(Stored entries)

↓↓↓

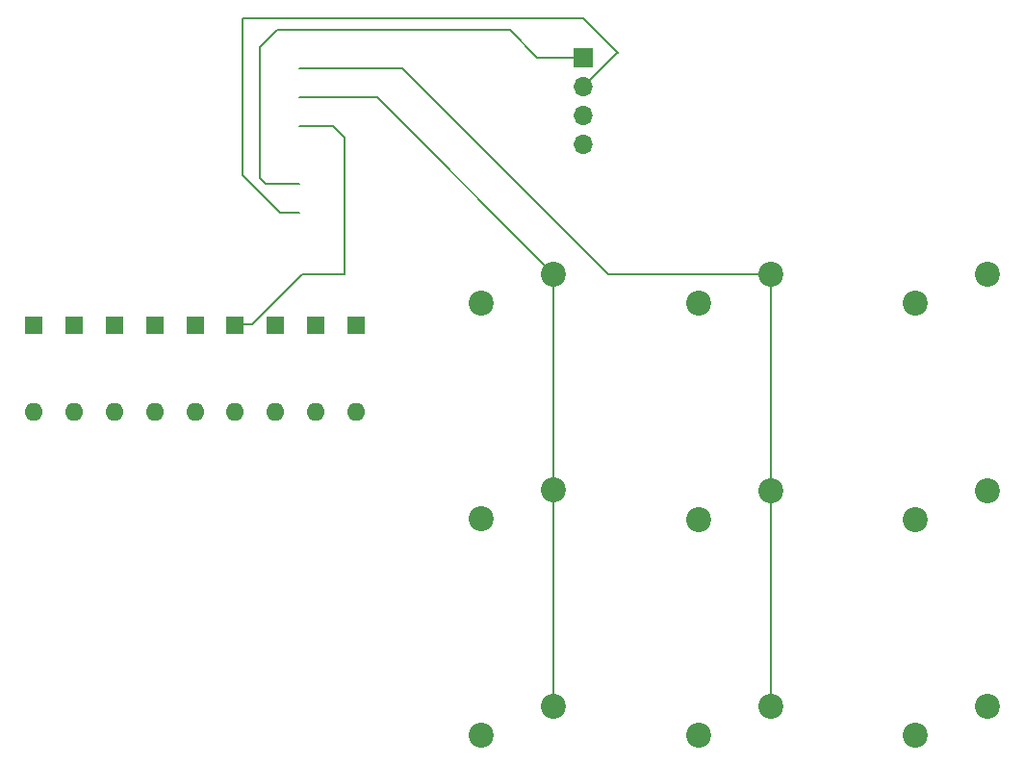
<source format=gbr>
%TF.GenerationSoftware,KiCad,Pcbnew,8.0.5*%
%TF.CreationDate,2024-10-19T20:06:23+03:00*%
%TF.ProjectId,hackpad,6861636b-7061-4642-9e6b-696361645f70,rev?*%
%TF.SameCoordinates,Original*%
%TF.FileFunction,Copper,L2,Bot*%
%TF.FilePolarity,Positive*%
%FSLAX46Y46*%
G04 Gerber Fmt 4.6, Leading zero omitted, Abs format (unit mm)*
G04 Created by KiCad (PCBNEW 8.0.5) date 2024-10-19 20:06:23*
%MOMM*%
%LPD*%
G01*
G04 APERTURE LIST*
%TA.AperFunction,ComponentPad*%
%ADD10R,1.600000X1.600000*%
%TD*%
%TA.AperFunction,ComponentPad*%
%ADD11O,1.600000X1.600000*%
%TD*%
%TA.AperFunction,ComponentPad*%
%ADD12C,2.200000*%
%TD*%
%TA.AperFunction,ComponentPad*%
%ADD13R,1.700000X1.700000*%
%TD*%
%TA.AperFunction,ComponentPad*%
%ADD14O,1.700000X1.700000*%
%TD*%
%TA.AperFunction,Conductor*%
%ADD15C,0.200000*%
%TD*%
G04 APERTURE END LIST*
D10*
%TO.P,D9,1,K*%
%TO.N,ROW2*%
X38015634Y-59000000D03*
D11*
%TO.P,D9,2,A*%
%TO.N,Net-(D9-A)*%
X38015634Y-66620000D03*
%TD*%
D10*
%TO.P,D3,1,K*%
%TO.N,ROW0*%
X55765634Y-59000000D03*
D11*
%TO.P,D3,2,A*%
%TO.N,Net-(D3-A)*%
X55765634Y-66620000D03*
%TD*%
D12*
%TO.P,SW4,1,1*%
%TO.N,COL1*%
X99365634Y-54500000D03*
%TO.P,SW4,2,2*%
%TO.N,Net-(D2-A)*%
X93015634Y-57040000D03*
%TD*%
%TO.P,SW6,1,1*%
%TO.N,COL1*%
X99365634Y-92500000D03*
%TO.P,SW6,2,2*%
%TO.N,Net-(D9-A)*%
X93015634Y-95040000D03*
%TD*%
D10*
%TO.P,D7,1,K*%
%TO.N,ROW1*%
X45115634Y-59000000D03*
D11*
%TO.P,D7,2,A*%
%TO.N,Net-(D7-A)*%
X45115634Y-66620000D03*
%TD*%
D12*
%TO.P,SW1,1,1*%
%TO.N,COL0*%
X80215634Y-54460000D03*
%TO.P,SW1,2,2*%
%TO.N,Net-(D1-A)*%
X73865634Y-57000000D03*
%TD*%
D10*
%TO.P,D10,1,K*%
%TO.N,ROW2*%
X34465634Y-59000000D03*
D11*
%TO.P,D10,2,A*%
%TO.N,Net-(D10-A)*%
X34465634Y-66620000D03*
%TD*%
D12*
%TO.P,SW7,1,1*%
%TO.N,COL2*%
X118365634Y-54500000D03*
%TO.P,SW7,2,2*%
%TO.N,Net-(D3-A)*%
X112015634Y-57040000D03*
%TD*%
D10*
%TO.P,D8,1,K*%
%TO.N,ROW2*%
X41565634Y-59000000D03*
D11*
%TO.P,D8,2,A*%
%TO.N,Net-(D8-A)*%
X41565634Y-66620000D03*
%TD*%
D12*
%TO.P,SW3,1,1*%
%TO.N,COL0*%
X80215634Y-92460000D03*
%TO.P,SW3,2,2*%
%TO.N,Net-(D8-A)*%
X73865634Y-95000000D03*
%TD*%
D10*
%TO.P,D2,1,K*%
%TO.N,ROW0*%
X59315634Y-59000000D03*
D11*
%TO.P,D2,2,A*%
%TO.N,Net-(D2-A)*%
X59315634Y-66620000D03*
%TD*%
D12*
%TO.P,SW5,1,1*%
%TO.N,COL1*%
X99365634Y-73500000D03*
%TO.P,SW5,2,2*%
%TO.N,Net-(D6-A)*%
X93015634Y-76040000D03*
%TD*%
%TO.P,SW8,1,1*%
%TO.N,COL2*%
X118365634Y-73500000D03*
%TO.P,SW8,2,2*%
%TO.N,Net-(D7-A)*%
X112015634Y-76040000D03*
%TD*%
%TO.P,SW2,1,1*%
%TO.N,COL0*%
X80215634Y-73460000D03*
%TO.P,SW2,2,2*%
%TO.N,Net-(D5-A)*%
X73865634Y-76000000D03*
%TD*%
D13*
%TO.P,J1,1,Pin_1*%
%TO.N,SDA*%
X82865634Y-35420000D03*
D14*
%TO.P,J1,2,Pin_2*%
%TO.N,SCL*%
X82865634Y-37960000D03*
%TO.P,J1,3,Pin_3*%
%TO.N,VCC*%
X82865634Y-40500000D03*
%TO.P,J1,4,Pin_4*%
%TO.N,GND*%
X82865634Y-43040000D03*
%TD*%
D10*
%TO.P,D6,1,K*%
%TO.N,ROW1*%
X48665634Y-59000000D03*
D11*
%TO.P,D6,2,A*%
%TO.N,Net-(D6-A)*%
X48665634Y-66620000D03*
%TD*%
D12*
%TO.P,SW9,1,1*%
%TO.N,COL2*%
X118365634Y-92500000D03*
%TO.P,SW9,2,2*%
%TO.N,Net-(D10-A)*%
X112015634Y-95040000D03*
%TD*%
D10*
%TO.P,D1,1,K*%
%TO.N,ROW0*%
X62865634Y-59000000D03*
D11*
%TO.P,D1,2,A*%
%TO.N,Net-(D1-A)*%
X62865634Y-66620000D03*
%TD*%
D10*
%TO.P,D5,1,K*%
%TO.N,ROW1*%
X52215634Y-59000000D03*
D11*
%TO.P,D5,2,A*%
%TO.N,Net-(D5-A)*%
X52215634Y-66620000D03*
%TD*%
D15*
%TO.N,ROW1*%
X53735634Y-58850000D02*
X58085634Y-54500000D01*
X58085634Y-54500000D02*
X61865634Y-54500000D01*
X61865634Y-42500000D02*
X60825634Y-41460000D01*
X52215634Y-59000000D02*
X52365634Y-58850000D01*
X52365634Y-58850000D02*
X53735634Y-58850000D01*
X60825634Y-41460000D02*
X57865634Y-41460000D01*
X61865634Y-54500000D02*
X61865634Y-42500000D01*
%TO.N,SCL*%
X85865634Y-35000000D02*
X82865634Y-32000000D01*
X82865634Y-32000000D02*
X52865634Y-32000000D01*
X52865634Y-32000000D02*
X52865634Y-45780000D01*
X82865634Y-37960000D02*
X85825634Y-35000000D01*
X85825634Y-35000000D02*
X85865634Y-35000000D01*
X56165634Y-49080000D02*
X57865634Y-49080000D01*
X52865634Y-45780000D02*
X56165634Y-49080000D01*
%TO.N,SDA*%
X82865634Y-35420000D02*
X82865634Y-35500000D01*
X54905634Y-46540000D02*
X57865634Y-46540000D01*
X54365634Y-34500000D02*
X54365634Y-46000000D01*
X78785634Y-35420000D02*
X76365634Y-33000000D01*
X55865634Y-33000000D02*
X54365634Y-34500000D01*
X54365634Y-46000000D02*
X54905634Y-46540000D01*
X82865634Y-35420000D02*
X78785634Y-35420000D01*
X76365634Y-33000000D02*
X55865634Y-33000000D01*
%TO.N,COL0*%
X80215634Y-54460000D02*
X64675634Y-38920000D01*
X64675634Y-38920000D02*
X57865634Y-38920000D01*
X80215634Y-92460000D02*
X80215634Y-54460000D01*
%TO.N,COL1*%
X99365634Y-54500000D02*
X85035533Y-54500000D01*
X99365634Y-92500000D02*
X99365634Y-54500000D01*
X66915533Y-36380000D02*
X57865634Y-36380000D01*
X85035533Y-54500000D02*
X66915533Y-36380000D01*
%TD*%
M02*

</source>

↑↑↑
↓↓↓

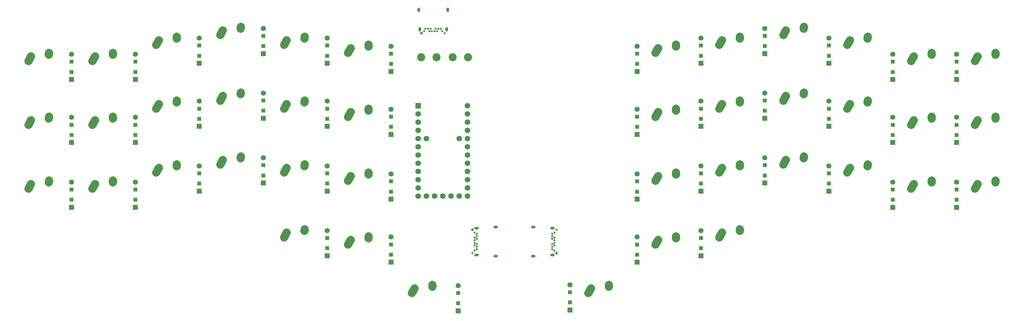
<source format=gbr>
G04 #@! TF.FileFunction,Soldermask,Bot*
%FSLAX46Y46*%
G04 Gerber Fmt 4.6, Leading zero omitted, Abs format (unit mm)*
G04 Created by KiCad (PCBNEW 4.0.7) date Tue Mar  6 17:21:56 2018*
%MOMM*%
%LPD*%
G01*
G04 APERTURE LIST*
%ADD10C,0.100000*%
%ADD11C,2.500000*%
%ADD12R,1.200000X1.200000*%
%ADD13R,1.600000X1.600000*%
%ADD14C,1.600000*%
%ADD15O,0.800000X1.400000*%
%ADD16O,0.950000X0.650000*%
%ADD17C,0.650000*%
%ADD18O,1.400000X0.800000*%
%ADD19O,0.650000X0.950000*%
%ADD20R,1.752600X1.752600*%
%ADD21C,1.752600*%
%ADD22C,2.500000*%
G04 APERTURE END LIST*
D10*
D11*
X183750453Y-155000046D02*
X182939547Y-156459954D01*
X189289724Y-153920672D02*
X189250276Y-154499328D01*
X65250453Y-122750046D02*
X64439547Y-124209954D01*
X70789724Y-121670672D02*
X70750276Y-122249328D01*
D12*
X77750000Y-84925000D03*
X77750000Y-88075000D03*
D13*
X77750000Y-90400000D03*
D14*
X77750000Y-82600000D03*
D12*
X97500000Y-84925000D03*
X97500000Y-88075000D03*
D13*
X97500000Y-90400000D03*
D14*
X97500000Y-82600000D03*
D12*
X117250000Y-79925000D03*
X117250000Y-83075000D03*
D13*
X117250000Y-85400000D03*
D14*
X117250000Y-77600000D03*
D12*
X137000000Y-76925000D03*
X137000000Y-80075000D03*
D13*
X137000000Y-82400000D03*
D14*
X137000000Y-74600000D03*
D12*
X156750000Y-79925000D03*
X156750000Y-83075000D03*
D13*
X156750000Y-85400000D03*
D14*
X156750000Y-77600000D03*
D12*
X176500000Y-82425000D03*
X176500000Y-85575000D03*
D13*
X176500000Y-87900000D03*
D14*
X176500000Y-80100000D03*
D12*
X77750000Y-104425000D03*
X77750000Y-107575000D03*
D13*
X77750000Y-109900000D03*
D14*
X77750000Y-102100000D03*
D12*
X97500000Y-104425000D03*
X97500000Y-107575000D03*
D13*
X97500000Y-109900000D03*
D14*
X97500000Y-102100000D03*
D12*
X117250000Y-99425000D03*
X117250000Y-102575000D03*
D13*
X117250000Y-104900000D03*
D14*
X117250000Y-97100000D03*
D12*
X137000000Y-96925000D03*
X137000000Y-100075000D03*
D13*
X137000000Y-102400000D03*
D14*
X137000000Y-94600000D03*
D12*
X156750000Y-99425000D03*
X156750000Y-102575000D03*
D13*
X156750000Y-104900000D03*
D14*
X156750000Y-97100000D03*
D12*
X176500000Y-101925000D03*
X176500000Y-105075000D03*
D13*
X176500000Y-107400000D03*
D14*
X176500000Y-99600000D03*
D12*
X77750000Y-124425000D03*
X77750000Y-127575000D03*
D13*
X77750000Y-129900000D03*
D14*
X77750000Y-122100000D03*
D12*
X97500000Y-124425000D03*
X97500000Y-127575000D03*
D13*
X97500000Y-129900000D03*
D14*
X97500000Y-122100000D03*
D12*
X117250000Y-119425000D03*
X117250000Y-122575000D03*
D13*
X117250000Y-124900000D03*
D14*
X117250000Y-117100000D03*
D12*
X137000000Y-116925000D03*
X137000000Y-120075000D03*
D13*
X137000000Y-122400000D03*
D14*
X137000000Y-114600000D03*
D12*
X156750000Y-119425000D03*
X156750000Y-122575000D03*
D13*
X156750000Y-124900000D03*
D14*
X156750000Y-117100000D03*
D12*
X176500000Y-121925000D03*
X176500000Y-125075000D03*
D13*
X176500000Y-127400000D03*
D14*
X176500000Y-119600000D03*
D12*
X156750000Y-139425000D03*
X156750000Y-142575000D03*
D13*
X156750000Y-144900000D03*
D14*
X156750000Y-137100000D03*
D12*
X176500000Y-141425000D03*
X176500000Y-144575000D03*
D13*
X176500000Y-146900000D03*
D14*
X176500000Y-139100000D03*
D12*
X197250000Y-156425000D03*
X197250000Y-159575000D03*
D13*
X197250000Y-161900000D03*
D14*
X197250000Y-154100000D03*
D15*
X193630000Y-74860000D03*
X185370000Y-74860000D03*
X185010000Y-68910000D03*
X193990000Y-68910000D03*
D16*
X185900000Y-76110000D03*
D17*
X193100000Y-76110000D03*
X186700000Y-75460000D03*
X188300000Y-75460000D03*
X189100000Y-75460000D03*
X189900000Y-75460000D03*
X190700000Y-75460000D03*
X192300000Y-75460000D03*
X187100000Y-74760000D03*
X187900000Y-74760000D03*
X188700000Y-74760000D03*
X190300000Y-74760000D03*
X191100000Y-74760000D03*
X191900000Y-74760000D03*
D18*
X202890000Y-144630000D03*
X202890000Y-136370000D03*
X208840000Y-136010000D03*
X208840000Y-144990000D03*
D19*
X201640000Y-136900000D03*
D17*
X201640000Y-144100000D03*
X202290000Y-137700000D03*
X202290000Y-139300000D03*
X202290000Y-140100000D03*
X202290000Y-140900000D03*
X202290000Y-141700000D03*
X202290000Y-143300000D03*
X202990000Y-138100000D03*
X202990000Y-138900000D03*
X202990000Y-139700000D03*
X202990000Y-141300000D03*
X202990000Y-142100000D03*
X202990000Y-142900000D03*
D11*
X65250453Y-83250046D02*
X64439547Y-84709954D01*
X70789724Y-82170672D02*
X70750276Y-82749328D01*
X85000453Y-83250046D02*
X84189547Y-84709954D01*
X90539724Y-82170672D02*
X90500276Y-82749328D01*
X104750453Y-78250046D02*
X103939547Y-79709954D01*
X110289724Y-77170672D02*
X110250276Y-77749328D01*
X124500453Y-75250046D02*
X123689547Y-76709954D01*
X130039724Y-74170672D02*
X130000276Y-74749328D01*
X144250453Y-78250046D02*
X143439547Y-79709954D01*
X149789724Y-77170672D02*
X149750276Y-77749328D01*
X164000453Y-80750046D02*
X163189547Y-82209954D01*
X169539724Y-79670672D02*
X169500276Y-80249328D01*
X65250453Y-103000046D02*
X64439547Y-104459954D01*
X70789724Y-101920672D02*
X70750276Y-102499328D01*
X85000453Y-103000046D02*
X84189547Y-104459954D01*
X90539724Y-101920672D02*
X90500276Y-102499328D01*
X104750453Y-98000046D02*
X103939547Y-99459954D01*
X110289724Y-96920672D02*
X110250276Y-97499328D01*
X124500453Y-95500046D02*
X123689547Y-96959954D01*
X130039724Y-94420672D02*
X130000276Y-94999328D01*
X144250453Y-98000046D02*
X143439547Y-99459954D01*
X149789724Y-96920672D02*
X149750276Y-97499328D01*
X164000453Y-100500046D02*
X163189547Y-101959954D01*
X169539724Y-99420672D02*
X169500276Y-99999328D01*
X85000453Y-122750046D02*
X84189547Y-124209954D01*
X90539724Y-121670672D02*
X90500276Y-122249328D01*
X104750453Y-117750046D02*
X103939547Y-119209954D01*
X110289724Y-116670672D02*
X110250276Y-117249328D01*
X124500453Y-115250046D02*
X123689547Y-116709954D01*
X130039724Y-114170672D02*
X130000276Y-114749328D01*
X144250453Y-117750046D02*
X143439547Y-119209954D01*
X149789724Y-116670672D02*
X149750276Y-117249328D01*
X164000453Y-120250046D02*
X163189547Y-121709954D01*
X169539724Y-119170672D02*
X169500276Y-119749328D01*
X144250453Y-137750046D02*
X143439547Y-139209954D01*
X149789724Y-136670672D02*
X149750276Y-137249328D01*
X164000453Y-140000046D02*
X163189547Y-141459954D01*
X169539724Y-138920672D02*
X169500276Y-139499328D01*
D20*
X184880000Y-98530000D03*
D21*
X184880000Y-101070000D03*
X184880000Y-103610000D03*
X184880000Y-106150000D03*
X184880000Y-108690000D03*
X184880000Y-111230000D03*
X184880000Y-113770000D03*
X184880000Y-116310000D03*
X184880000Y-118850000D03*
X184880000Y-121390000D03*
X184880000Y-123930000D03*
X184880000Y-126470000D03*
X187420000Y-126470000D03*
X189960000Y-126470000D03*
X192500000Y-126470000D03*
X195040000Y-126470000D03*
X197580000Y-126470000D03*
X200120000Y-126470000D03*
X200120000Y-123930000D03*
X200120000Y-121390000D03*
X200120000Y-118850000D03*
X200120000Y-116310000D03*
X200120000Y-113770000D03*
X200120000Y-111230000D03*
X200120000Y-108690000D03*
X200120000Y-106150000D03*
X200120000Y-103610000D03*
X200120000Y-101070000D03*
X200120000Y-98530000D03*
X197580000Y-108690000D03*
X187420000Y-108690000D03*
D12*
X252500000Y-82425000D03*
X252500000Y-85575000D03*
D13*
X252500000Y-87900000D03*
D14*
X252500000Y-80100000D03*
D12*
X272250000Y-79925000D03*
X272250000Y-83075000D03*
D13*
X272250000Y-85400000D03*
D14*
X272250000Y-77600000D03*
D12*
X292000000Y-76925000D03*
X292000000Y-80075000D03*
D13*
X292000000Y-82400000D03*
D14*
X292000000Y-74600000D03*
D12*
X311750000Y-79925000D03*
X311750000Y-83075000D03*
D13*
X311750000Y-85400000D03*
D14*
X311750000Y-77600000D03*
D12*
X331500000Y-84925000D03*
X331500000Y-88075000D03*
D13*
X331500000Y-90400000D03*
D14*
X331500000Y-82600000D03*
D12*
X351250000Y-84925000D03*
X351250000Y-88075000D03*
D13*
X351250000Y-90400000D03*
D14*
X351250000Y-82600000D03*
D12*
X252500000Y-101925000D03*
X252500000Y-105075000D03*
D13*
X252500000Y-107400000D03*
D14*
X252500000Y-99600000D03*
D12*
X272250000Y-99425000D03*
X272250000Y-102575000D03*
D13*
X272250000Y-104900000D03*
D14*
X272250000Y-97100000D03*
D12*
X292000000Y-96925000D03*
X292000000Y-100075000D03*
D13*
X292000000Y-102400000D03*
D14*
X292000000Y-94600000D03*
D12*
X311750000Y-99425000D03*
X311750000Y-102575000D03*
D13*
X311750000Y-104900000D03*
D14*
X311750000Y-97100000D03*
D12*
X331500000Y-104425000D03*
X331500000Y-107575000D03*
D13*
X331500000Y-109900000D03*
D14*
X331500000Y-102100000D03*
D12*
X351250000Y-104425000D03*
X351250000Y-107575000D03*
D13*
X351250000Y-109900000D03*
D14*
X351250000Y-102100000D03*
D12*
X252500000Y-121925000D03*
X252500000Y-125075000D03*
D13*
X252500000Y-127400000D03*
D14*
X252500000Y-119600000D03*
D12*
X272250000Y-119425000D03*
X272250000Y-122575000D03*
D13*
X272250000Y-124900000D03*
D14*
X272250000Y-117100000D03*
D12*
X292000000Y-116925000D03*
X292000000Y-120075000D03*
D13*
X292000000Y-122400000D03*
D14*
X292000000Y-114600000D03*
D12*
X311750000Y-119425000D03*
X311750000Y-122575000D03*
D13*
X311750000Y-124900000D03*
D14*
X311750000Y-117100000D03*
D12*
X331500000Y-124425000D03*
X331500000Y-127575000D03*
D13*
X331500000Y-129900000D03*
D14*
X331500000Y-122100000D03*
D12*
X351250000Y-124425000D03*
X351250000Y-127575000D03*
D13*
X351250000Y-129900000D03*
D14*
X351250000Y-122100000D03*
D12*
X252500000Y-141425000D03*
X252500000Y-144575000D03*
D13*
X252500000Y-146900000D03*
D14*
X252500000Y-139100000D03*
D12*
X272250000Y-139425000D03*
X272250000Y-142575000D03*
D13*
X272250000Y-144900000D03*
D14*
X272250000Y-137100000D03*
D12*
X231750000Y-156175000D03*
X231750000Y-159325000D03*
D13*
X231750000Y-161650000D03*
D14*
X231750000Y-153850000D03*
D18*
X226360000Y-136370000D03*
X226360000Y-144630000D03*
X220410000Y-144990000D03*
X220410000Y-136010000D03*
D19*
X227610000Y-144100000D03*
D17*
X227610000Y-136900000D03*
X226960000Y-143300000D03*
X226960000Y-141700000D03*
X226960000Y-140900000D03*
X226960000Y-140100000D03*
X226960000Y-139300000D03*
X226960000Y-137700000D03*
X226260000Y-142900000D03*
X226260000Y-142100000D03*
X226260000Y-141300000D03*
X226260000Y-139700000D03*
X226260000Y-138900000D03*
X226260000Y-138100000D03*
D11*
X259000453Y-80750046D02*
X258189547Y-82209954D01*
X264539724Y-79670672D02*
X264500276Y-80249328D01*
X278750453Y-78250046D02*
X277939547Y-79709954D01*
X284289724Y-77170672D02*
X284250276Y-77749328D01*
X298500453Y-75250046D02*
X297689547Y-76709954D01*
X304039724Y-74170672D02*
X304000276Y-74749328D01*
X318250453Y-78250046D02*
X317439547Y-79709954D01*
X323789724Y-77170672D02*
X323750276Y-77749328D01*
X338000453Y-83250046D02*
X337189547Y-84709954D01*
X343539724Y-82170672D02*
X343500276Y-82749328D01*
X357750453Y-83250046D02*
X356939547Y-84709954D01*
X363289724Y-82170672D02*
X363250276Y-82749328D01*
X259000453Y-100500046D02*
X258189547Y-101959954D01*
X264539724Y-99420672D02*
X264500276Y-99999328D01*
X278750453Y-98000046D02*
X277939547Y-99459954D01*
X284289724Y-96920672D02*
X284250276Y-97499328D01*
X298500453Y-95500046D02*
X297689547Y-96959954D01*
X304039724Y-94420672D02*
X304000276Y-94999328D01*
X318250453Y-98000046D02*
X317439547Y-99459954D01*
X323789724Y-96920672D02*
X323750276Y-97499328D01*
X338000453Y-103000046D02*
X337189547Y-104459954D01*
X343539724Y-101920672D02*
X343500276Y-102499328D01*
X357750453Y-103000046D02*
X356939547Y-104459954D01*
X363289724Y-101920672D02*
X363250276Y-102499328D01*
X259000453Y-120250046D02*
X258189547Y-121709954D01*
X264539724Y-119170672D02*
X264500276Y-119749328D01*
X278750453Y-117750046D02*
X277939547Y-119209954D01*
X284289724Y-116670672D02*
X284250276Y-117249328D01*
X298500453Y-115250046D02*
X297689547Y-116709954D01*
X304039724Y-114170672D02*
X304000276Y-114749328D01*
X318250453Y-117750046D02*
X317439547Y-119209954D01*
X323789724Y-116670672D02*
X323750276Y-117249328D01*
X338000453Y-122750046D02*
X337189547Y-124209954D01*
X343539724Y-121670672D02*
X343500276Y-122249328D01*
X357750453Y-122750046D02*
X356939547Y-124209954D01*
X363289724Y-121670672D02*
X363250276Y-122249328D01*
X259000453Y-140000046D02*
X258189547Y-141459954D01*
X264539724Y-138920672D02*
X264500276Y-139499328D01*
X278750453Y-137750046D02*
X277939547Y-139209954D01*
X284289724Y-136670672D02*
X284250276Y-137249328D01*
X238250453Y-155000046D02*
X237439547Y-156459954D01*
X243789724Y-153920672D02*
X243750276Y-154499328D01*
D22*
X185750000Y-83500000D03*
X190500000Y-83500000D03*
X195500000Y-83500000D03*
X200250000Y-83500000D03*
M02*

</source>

↑↑↑

■ Your task: Copy, exactly and only, the lines above that begin with the one containing "X110250276Y-77749328D01*" and finish with the one containing "X110250276Y-97499328D01*".

■ Written solution:
X110250276Y-77749328D01*
X124500453Y-75250046D02*
X123689547Y-76709954D01*
X130039724Y-74170672D02*
X130000276Y-74749328D01*
X144250453Y-78250046D02*
X143439547Y-79709954D01*
X149789724Y-77170672D02*
X149750276Y-77749328D01*
X164000453Y-80750046D02*
X163189547Y-82209954D01*
X169539724Y-79670672D02*
X169500276Y-80249328D01*
X65250453Y-103000046D02*
X64439547Y-104459954D01*
X70789724Y-101920672D02*
X70750276Y-102499328D01*
X85000453Y-103000046D02*
X84189547Y-104459954D01*
X90539724Y-101920672D02*
X90500276Y-102499328D01*
X104750453Y-98000046D02*
X103939547Y-99459954D01*
X110289724Y-96920672D02*
X110250276Y-97499328D01*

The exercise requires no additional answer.